The call to nncp-toss will process any previously-received inbound NNCP packets, if there are any. Then, in this example, we do a very basic check to see if we’re on the LAN (checking 192.168.65.64), and if so, will establish a connection to the spooler to transmit the data. If course, you could also do this over the Internet, with tor, or whatever, but in my case, I don’t want to automatically do this in case I’m tethered to mobile. I figure if I want to send backups in that case, I can fire up nncp-call myself. You can also use nncp-caller to set up automated connections on other schedules; there are a lot of options.

Now, here’s what /usr/local/bin/simplesnap-queue looks like:

#!/bin/bash

set -e
set -o pipefail

DEST="`echo $1 | sed 's,^tank/simplesnap/,,'`"

echo "Processing $DEST" >&2
# stdin piped to this
su nncp -c "/usr/local/nncp/bin/nncp-exec -nice B -noprogress backupsvr zfsreceive '$DEST'" >&2
echo "Queued for $DEST" >&2

This is a pretty simple script. simplesnap will call it with a path based on the –store, with the hostname after; so, for instance, tank/simplesnap/laptop/root or some such. This script strips off the leading tank/simplesnap (which is a local fragment), leaving the host and dataset paths. Then it just pipes it to nncp-exec. -nice B classifies it as low-priority bulk data (so if you have some more important interactive data, it would be sent first), then passes it to whatever the backupsvr defines as zfsreceive.

Receiving ZFS backups

In the NNCP configuration on the recipient’s side, in the laptop section, we define what command it’s allowed to run as zfsreceive:

      exec: {
        zfsreceive: ["/usr/bin/sudo", "-H", "/usr/local/bin/nncp-zfs-receive"]
      }

We authorize the nncp user to run this under sudo in /etc/sudoers.d/local–nncp:

Defaults env_keep += "NNCP_SENDER"
nncp ALL=(root) NOPASSWD: /usr/local/bin/nncp-zfs-receive

The NNCP_SENDER is the public key ID of the sending node when nncp-toss processes the incoming data. We can use that for sanity checking later.
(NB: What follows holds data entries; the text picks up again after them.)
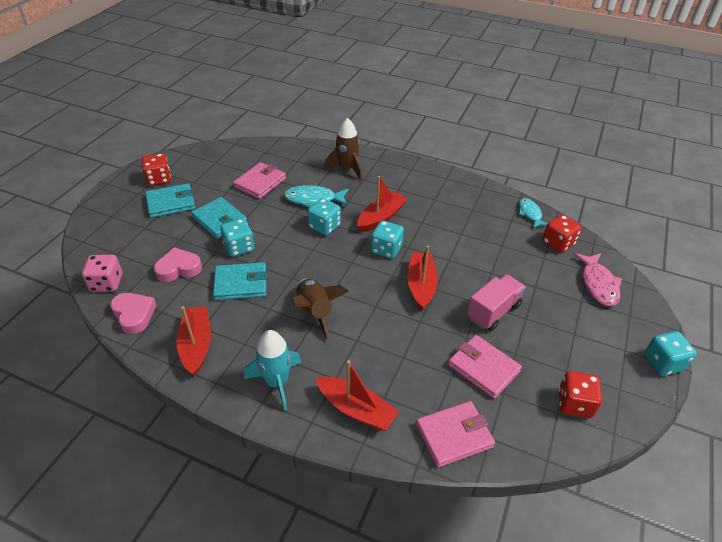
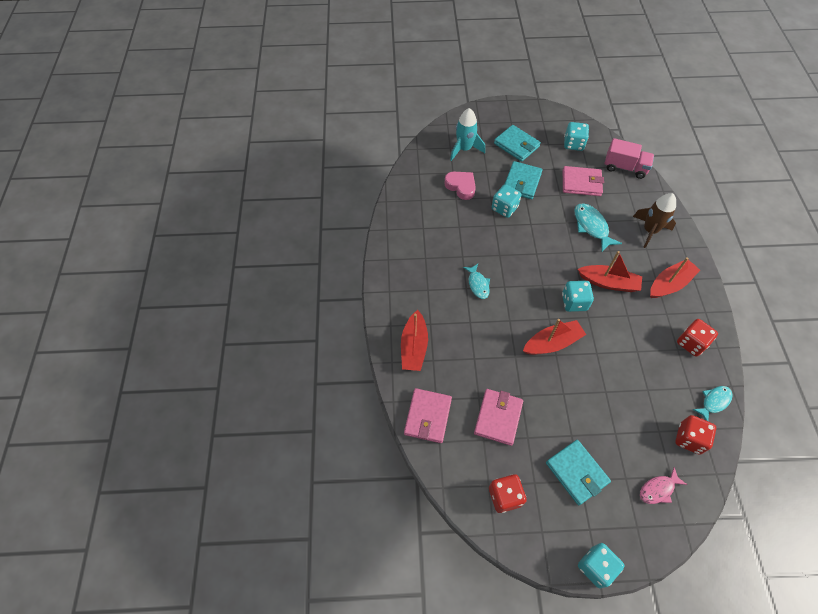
camera: 65 degrees right, 15 degrees up
(107, 283) = (424, 159): pink dice -> none
(134, 315) = (409, 188): pink heart -> none
(159, 179) = (534, 123): red dice -> red dice (691, 343)
(196, 345) = (408, 233): red boat -> red boat (670, 284)
(241, 284) = (472, 228): turquoise wallet -> turquoise wallet (576, 473)
(277, 382) = (407, 291): turquoise rocket -> turquoise rocket (464, 149)
(315, 312) = (478, 284): brown rocket -> turquoise fish
(324, 226) = (567, 249): turquoise dice -> turquoise dice (573, 144)
(454, 435) = (428, 416): pink wallet -> pink wallet turned 60 degrees clockwise
(493, 311) = (561, 407): pink truck -> pink truck (625, 167)
(598, 284) = (658, 489): pink fish -> pink fish, size x0.67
Now, here’s a basic nncp-zfs-receive script:

#!/bin/bash
set -e
set -o pipefail

STORE=backups/simplesnap
DEST="$1"

# now process stdin
runcommand zfs receive -o readonly=on -x mountpoint "$STORE/$DEST"

And there you have it — all the basics are in place.

Update 2020-12-30: An earlier version of this article had “zfs receive -F” instead of “zfs receive -o readonly=on -x mountpoint”. These changed arguments are more robust.
Update 2021-01-04: I am now recommending “zfs receive -u -o readonly=on”; see my successor article for more.

Enhancements

You could enhance the nncp-zfs-receive script to improve logging and error handling. For instance:

#!/bin/bash

set -e
set -o pipefail

STORE=backups/simplesnap
# $1 will be the host/dataset

DEST="$1"
HOST="`echo "$1" | sed 's,/.*,,g'`"
if [ -z "$HOST" ]; then
   echo "Malformed command line"
   exit 5
fi

# Log a message
logit () {
   logger -p info -t "`basename "$0"`[$$]" "$1"
}

# Log an error message
logerror () {
   logger -p err -t "`basename "$0"`[$$]" "$1"
}

# Log stdin with the given code.  Used normally to log stderr.
logstdin () {
   logger -p info -t "`basename "$0"`[$$/$1]"
}

# Run command, logging stderr and exit code
runcommand () {
   logit "Running $*"
   if "$@" 2> >(logstdin "$1") ; then
      logit "$1 exited successfully"
      return 0
   else
       RETVAL="$?"
       logerror "$1 exited with error $RETVAL"
       return "$RETVAL"
   fi
}
exiterror () {
   logerror "$1"
   echo "$1" 1>&2
   exit 10
}

# Sanity check

if [ "$HOST" = "laptop" ]; then
  if [ "$NNCP_SENDER" != "12345678" ]; then
    exiterror "Host $HOST doesn't match sender $NNCP_SENDER"
  fi
else
  exiterror "Unknown host $HOST"
fi

runcommand zfs receive -F "$STORE/$DEST"

Now you’ll capture the ZFS receive output in syslog in a friendly way, so you can look back later why things failed if they did.

Further notes on NNCP

nncp-toss will examine the exit code from an invocation. If it is nonzero, it will keep the command (and associated stdin) in the queue and retry it on the next invocation. NNCP does not guarantee order of execution, so it is possible in some cases that ZFS streams may be received in the wrong order. That is fine here; zfs receive will exit with an error, and nncp-toss will just run it again after the dependent snapshots have been received. For non-ZFS backups, a simple sequence number can handle this issue.